PAGE EXTRACT —
+++

The arguments in favour of a Second Reading of the Bill are a repetition of those expressed on 5 December 1989, when the Second Reading of the current Act was debated in the House. The then Secretary of State for Education told the House that the Education (Student Loans) Bill was a scheme that would "benefit students". Some 435,000 ex-students have now had the benefit of a student loan debt: 187,000 of those have deferred the starting date of repayments and 44,000 are already in arrears on their repayments. Some £1.3 billion is now owed to the Student Loans Company and 147,459 graduates now owe £36.1 million; 11,296 students are in default as of 31 March 1995, which is 7.7 per cent. of the total.

That puts into perspective the comments of the then Secretary of State for Education and Science, the right hon. Member for South Norfolk (Mr. MacGregor), when he said that student loans were intended to reduce students' sense of dependency on the state and promote an awareness of self-reliance and investing in their future". The effect of the student loan scheme has been to transfer a considerable part of higher education costs from the Department for Education and Employment to individual students. The effect of Tory education policy has been to turn our undergraduates into debt carriers throughout their university careers and early into their years of employment.

When the student loan scheme was introduced in 1989, the House was informed that loans would top up the maintenance grant paid to students. Evidence now shows that those loans will soon supersede the maintenance grant as the main part of student funding. So much for top-up loans and the concept of loans designed to assist students during their time in higher education.

+++

DATA SHOWN —

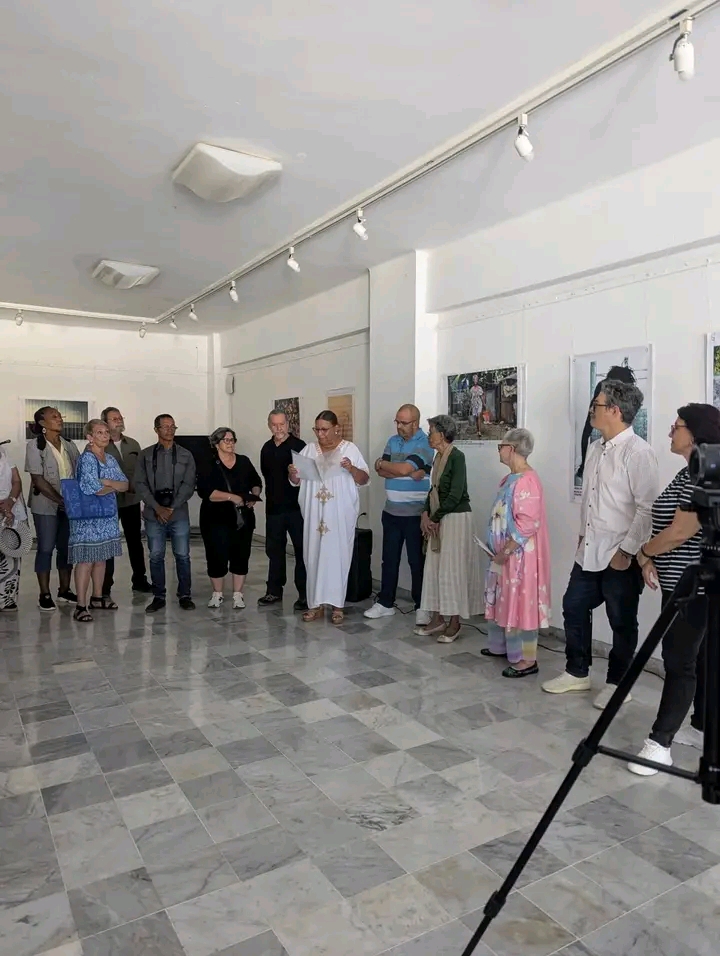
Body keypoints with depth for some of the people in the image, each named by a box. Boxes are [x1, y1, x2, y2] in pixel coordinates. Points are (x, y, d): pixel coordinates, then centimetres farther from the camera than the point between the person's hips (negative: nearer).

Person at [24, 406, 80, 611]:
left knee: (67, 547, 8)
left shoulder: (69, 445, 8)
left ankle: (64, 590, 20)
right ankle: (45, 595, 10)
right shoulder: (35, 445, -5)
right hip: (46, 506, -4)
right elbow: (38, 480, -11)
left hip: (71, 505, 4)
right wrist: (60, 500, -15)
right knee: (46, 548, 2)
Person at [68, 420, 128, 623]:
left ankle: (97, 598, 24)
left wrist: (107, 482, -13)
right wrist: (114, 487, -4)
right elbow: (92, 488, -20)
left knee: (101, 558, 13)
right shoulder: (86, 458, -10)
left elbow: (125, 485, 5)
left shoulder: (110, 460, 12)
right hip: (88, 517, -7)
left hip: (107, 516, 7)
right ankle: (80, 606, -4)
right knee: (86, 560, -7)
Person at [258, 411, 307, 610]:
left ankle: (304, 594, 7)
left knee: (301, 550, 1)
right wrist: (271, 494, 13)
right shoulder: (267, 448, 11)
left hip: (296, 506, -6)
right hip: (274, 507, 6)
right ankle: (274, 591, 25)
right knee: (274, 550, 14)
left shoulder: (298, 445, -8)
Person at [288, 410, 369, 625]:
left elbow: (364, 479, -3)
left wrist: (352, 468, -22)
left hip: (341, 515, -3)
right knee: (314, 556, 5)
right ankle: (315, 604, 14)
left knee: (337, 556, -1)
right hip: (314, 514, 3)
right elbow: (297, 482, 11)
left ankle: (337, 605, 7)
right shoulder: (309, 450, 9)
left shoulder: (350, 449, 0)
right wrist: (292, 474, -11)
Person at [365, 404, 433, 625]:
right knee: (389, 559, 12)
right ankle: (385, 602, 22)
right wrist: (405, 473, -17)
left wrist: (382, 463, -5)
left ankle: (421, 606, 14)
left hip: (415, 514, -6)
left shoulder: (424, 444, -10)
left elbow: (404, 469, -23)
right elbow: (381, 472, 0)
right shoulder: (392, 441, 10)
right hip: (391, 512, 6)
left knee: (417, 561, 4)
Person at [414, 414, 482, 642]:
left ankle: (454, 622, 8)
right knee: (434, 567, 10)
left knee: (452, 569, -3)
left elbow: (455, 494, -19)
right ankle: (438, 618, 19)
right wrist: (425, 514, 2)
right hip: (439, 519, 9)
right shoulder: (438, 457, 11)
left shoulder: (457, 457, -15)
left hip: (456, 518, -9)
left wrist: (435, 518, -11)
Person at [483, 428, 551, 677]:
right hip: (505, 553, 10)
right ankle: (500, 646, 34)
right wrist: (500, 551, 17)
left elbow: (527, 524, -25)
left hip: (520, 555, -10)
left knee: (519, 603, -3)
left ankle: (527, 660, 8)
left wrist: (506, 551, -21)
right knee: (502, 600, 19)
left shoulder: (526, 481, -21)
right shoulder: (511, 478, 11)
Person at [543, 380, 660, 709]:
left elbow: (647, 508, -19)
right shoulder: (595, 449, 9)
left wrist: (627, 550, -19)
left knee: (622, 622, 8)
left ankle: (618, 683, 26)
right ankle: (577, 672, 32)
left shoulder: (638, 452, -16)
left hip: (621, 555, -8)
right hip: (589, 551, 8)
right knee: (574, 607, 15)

+++

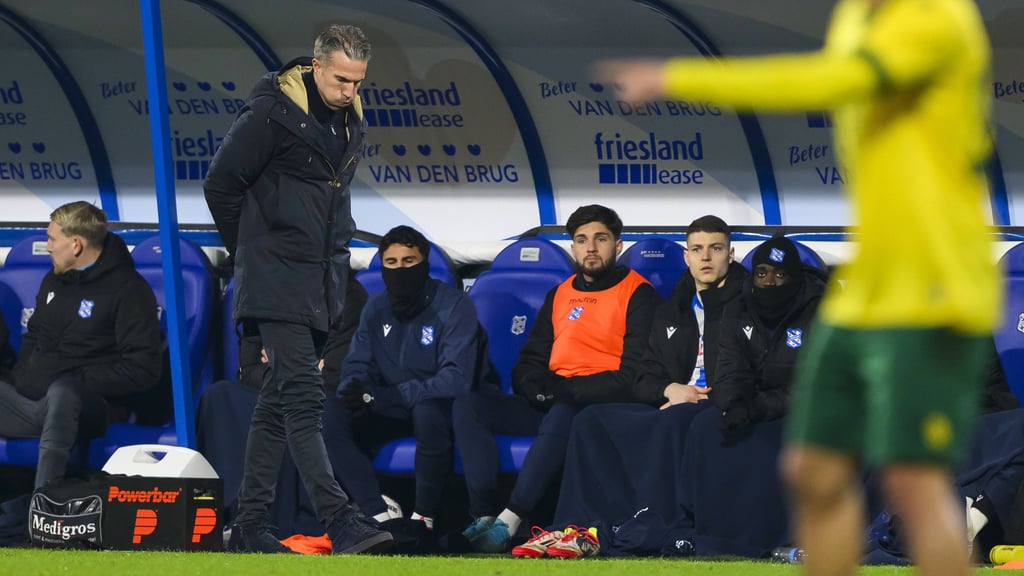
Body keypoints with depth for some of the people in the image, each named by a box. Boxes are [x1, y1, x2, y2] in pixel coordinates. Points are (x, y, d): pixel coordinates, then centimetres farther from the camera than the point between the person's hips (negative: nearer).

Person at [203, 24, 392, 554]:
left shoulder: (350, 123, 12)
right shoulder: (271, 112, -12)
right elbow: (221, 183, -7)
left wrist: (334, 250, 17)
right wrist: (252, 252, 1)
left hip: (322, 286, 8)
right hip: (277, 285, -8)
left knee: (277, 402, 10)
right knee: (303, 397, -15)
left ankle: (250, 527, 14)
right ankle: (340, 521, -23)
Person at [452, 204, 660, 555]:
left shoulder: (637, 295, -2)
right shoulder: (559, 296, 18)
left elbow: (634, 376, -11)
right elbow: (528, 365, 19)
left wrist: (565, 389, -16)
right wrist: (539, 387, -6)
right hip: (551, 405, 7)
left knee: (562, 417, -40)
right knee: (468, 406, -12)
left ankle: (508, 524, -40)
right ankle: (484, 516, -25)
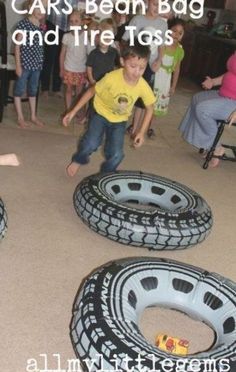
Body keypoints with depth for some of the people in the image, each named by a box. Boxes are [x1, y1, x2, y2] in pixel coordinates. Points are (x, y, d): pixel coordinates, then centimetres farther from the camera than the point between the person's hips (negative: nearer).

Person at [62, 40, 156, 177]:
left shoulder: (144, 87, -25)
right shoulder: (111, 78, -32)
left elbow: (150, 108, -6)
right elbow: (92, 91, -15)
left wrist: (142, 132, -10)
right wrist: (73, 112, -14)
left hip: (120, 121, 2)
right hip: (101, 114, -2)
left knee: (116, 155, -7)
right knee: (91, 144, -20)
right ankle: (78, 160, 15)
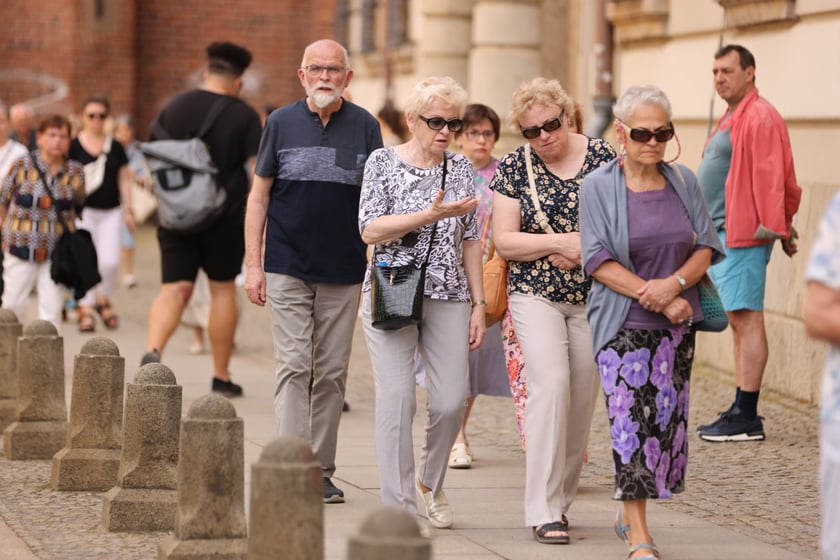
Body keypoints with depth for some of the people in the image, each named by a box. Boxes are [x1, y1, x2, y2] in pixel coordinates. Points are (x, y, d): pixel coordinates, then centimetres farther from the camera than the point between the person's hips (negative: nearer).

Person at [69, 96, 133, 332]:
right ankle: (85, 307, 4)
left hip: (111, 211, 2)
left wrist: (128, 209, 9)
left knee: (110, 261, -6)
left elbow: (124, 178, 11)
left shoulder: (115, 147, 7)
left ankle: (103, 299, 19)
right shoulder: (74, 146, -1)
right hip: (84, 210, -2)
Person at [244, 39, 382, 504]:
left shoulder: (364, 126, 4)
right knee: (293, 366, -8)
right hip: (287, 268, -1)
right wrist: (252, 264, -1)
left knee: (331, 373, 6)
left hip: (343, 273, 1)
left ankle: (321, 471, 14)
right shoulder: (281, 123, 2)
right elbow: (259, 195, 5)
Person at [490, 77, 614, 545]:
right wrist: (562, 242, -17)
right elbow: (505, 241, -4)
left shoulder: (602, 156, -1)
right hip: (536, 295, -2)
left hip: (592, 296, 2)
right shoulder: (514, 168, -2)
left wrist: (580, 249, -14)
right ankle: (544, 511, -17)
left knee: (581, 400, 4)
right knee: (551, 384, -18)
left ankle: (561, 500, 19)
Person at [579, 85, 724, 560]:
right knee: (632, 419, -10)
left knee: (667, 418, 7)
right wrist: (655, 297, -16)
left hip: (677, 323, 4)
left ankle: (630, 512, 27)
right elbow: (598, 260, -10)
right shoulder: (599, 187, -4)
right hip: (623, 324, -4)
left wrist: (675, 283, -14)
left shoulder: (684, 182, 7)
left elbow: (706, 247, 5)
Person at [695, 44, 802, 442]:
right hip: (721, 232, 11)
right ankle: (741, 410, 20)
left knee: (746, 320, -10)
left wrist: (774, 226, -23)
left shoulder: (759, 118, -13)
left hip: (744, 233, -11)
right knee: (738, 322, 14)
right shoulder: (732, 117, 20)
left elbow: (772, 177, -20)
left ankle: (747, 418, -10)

+++

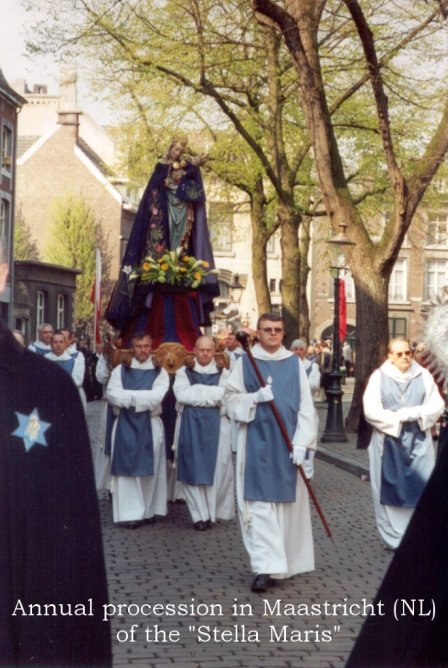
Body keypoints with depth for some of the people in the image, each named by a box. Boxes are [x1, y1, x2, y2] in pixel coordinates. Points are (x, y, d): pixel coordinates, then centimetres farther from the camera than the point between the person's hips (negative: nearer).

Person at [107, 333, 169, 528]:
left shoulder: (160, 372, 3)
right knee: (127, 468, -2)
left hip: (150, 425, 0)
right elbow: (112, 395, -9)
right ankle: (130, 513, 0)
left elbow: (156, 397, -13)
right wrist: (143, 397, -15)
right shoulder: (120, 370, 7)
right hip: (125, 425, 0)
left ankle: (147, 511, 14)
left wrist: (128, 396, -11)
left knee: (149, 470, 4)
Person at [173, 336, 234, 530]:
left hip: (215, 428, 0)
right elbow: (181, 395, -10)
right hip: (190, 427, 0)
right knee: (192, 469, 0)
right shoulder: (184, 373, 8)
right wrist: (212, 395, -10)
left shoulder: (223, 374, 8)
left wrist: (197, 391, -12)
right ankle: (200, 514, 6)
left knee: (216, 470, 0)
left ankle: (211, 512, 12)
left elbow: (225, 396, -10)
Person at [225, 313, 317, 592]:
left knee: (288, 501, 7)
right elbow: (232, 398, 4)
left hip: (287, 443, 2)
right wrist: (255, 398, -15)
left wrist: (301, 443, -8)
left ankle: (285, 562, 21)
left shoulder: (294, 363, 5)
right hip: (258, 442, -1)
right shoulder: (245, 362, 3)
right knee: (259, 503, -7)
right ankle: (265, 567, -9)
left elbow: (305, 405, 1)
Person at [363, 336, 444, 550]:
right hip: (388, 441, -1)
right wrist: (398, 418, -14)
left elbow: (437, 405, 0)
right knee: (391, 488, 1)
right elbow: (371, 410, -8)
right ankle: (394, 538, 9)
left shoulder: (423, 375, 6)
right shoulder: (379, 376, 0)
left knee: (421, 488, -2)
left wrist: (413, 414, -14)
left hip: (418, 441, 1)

+++

TASK REQUIREMENTS — Reproduce the student loans debate passage above word for word, from start to finish.

WRITTEN ANSWER —
The arguments in favour of a Second Reading of the Bill are a repetition of those expressed on 5 December 1989, when the Second Reading of the current Act was debated in the House. The then Secretary of State for Education told the House that the Education (Student Loans) Bill was a scheme that would "benefit students". Some 435,000 ex-students have now had the benefit of a student loan debt: 187,000 of those have deferred the starting date of repayments and 44,000 are already in arrears on their repayments. Some £1.3 billion is now owed to the Student Loans Company and 147,459 graduates now owe £36.1 million; 11,296 students are in default as of 31 March 1995, which is 7.7 per cent. of the total.

That puts into perspective the comments of the then Secretary of State for Education and Science, the right hon. Member for South Norfolk (Mr. MacGregor), when he said that student loans were intended to reduce students' sense of dependency on the state and promote an awareness of self-reliance and investing in their future". The effect of the student loan scheme has been to transfer a considerable part of higher education costs from the Department for Education and Employment to individual students. The effect of Tory education policy has been to turn our undergraduates into debt carriers throughout their university careers and early into their years of employment.

When the student loan scheme was introduced in 1989, the House was informed that loans would top up the maintenance grant paid to students. Evidence now shows that those loans will soon supersede the maintenance grant as the main part of student funding. So much for top-up loans and the concept of loans designed to assist students during their time in higher education.